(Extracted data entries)
::::::

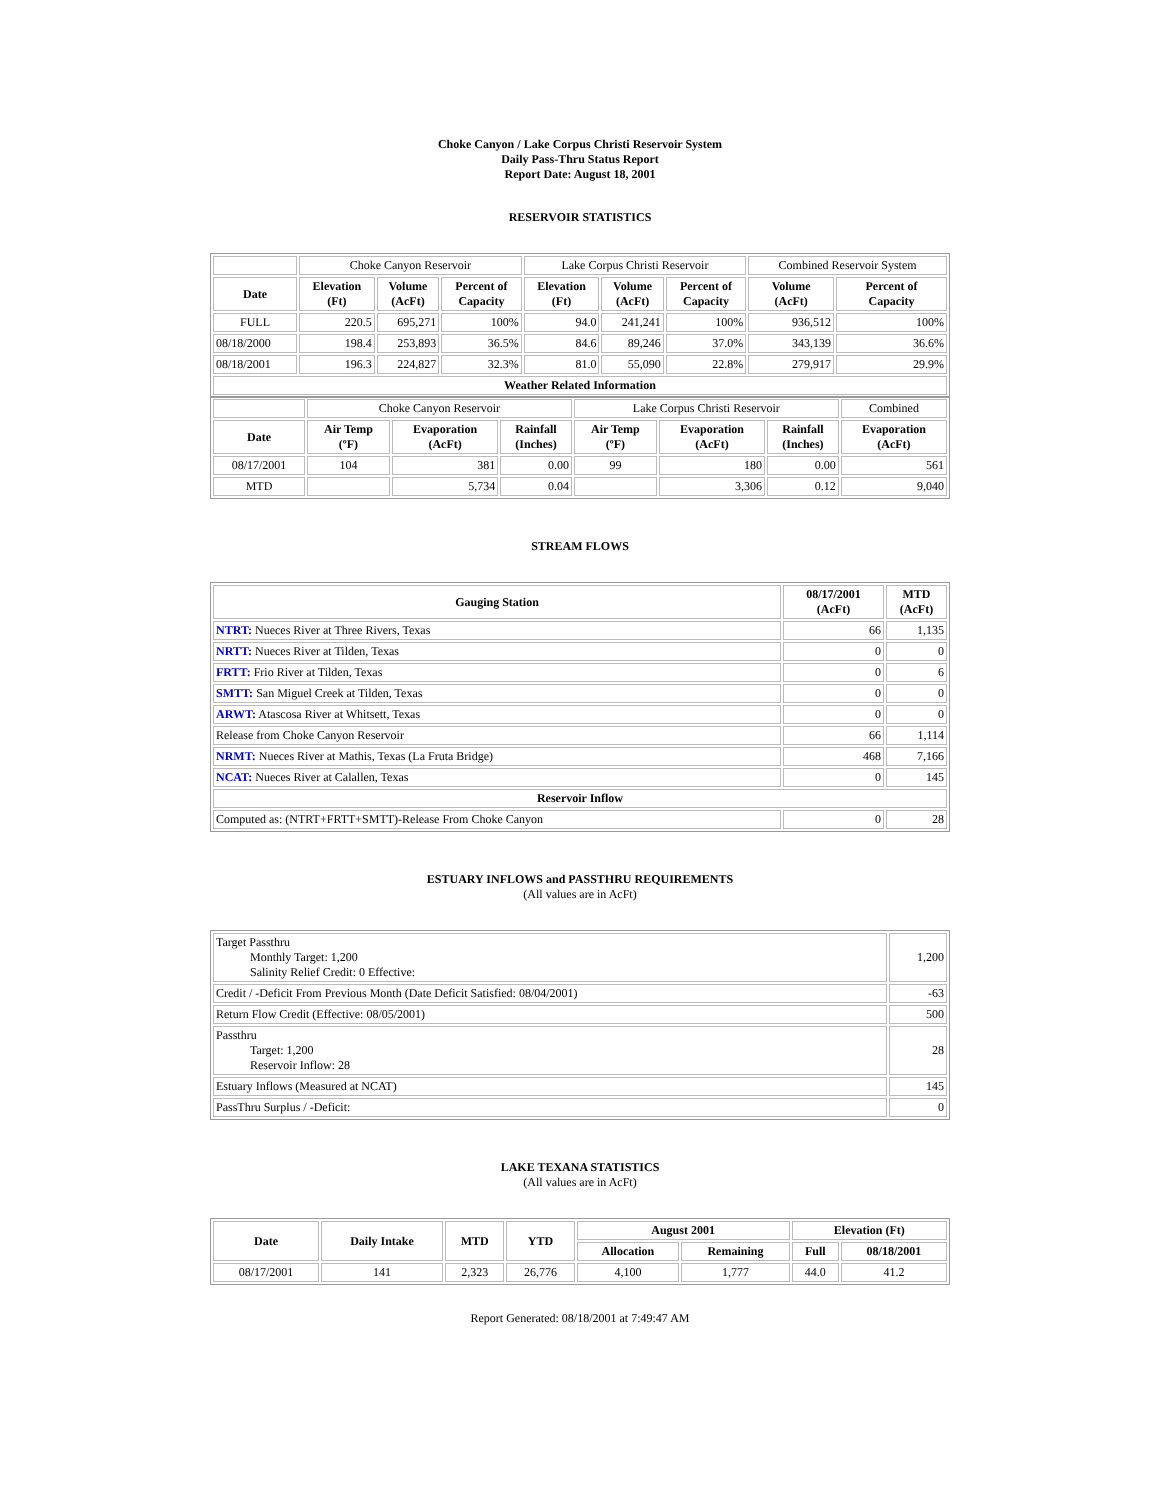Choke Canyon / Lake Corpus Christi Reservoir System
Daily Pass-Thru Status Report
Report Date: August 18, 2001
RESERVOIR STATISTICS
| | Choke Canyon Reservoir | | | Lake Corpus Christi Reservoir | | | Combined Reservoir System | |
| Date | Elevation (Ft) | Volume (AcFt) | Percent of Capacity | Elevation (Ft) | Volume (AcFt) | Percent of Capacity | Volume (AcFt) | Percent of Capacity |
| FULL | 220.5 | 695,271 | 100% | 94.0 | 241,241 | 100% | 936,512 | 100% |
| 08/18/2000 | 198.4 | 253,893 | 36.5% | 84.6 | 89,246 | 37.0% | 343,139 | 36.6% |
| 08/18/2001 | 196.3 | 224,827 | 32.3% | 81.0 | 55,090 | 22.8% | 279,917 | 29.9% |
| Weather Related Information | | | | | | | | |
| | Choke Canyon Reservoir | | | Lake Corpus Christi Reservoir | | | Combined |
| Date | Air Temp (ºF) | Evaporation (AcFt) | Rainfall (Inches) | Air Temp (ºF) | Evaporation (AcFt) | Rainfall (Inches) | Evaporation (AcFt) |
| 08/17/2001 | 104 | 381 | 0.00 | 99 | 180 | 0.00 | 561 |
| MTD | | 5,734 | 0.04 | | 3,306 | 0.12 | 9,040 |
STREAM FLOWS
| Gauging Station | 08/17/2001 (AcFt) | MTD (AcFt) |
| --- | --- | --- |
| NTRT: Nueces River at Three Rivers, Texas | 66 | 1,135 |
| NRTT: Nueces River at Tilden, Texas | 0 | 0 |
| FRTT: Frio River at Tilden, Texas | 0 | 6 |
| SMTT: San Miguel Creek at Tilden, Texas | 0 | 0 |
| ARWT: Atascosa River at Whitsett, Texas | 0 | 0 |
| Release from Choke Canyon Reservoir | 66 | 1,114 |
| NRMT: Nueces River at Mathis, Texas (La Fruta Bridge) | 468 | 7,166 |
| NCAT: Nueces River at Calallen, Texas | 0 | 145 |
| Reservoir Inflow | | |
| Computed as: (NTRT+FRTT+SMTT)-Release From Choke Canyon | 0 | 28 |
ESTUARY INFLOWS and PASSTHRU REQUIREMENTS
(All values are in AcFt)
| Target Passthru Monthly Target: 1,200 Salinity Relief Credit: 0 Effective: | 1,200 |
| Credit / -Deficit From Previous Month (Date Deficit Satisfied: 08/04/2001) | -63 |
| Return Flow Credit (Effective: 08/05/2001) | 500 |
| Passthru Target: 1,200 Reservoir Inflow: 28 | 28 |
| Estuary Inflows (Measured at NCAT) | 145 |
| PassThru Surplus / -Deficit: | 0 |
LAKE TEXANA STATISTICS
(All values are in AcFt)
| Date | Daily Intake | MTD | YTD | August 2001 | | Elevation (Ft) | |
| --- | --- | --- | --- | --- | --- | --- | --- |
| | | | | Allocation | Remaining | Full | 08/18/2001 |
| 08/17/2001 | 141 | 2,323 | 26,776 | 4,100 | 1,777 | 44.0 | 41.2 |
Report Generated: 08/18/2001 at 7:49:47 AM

::::::

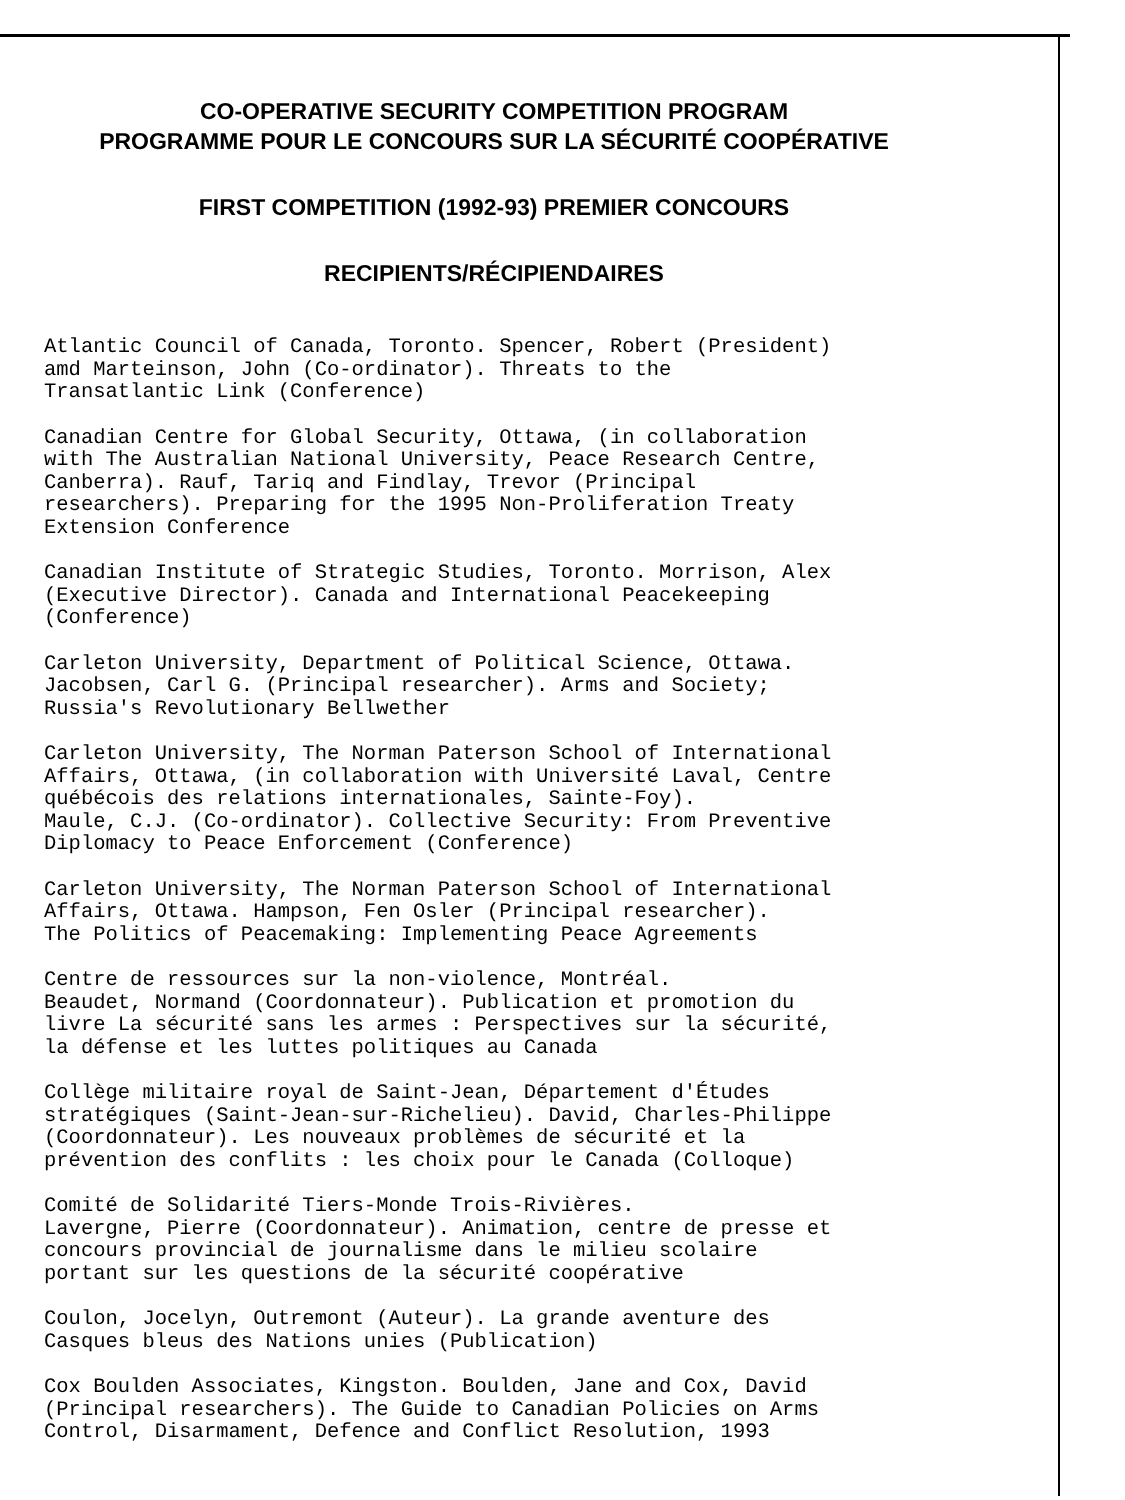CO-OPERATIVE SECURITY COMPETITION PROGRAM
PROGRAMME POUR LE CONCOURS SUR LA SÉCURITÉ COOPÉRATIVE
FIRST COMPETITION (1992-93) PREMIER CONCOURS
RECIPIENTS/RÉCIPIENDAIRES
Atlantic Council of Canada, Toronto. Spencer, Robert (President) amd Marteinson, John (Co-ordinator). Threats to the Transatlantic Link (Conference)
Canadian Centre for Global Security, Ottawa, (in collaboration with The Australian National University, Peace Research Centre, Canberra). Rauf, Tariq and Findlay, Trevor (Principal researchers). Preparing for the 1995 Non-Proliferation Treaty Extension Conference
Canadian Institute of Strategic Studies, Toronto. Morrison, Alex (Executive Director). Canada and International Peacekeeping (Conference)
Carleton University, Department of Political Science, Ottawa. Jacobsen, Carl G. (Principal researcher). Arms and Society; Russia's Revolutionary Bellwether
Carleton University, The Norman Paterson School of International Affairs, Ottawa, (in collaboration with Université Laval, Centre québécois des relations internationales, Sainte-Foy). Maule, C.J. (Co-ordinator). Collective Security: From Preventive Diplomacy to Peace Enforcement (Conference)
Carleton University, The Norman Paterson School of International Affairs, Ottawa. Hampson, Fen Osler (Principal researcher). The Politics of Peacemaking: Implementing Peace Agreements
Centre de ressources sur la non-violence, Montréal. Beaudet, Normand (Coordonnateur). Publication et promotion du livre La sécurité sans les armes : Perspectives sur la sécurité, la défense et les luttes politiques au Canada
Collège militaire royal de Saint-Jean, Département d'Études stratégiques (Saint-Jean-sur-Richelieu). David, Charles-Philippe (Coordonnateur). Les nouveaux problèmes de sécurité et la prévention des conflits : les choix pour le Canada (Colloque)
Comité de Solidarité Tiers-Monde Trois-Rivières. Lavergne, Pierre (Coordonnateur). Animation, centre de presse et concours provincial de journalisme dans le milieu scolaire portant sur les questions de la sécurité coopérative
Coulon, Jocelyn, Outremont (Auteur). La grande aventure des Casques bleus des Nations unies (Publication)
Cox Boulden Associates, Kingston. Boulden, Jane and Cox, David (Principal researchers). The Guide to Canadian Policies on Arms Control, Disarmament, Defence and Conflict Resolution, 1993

::::::

*TASK ITEM*
Please output exactly the lines between the one holding "NRTT: Nueces River" and the one holding "NCAT) | 145 |" in the records above, inclusive, and nothing more.

*WRITTEN RESPONSE*
| NRTT: Nueces River at Tilden, Texas | 0 | 0 |
| FRTT: Frio River at Tilden, Texas | 0 | 6 |
| SMTT: San Miguel Creek at Tilden, Texas | 0 | 0 |
| ARWT: Atascosa River at Whitsett, Texas | 0 | 0 |
| Release from Choke Canyon Reservoir | 66 | 1,114 |
| NRMT: Nueces River at Mathis, Texas (La Fruta Bridge) | 468 | 7,166 |
| NCAT: Nueces River at Calallen, Texas | 0 | 145 |
| Reservoir Inflow | | |
| Computed as: (NTRT+FRTT+SMTT)-Release From Choke Canyon | 0 | 28 |
ESTUARY INFLOWS and PASSTHRU REQUIREMENTS
(All values are in AcFt)
| Target Passthru Monthly Target: 1,200 Salinity Relief Credit: 0 Effective: | 1,200 |
| Credit / -Deficit From Previous Month (Date Deficit Satisfied: 08/04/2001) | -63 |
| Return Flow Credit (Effective: 08/05/2001) | 500 |
| Passthru Target: 1,200 Reservoir Inflow: 28 | 28 |
| Estuary Inflows (Measured at NCAT) | 145 |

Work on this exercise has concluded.